Chez une famille décimée

Les policiers en stage sont aussi allés manger dans des familles de confession musulmane. Les patrouilleurs Yves-Charles Pagé et Chloé Cardinal ont atterri dans une famille de réfugiés syriens dont trois des sept enfants sont morts dans un camp de réfugiés en Turquie, faute de soins adéquats.

L’agent Pagé, dont la mère est d’origine turque, sent que les parents sont isolés, débordés. Trois des quatre enfants vivants sont atteints d’une maladie rénale qui nécessite un suivi régulier à l’hôpital. Le seul enfant en santé est né ici.

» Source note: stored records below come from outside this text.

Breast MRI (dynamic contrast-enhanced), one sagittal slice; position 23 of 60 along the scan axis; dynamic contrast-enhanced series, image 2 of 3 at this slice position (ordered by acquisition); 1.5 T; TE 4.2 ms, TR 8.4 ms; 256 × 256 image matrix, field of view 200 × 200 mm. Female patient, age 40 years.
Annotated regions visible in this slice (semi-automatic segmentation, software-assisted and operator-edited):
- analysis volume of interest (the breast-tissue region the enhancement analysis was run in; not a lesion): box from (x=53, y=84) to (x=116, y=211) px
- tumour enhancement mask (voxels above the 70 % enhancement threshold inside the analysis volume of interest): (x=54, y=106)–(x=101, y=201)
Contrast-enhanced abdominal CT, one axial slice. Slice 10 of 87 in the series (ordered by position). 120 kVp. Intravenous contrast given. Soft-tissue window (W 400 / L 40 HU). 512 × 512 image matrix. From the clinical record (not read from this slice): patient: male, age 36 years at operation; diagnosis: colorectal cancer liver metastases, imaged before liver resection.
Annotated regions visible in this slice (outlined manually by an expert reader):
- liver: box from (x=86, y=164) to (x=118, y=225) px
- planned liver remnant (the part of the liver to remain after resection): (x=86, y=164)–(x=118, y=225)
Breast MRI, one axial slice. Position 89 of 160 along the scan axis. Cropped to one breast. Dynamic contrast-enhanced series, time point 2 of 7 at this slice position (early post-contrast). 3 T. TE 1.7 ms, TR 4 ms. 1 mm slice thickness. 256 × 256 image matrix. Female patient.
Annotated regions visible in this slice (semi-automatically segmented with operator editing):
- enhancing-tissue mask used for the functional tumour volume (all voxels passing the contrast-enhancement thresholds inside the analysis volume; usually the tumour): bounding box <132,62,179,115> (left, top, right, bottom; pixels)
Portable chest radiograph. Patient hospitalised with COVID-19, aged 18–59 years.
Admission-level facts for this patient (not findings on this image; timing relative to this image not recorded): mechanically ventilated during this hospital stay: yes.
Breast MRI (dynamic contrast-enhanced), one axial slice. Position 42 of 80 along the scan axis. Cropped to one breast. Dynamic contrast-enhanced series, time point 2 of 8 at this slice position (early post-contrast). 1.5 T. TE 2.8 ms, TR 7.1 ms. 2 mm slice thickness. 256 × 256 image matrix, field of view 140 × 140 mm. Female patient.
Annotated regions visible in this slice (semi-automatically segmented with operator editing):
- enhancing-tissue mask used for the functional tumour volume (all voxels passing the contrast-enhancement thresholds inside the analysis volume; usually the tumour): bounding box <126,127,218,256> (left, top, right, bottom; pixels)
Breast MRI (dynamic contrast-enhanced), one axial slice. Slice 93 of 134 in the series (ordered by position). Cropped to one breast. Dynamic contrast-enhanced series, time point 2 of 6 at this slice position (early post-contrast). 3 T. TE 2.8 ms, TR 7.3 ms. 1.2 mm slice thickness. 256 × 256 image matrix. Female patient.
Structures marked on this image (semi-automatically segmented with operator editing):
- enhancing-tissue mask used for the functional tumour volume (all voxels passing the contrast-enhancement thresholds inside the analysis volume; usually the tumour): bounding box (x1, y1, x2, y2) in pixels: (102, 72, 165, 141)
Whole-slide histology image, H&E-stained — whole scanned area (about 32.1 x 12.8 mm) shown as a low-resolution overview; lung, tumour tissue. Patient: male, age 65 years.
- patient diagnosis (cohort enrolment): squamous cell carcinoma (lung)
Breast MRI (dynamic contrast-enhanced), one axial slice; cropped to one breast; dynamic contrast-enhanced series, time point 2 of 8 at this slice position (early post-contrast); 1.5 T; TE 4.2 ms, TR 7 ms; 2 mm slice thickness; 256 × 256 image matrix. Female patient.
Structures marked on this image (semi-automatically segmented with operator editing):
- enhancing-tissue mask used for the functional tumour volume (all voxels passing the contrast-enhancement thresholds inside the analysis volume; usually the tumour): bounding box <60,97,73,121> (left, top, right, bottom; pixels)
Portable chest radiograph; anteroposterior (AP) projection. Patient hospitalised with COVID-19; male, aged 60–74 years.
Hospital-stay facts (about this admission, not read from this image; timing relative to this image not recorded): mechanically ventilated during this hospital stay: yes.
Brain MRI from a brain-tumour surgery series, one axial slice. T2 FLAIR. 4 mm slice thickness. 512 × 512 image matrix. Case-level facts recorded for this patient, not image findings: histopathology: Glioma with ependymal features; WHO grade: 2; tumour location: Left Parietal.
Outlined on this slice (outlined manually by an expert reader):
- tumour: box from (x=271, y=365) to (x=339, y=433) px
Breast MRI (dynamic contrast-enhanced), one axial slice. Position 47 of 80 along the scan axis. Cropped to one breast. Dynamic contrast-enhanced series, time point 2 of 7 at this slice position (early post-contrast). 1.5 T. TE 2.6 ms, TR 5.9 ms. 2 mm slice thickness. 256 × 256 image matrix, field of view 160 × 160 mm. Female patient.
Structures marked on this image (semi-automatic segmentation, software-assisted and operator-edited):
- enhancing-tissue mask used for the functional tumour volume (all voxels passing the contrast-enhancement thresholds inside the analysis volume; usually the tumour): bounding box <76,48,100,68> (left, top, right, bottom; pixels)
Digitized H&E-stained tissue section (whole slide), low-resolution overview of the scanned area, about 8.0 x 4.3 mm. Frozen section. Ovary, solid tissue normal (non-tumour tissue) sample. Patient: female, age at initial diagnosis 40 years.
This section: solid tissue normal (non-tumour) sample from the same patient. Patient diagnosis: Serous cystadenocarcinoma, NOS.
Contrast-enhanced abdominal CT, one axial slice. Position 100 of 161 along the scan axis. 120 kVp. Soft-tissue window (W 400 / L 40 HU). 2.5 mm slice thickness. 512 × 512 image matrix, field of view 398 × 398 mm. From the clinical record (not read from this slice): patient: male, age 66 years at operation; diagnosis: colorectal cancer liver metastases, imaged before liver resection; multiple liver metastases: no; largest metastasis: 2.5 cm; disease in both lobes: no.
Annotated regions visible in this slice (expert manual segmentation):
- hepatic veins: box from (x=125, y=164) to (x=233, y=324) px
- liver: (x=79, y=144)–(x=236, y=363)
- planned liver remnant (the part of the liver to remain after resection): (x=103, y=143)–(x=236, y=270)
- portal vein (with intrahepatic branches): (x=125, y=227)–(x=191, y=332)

Durant la soirée, la communication est difficile. Les parents parlent à peine français. Le policier ne parle ni turc ni arabe. Il a alors l’idée de téléphoner à sa mère.

La mère du policier échange un bon bout de temps avec les parents en turc, à tel point que des liens se créent. La Québécoise promet de leur rendre visite bientôt.

« Si les policiers ne connaissent pas le niveau de vulnérabilité d’un réfugié, ils ne pourront pas bien intervenir », souligne M. Belhocine, de la MIRS, qui a bon espoir que le service de police va s’améliorer grâce à ce stage.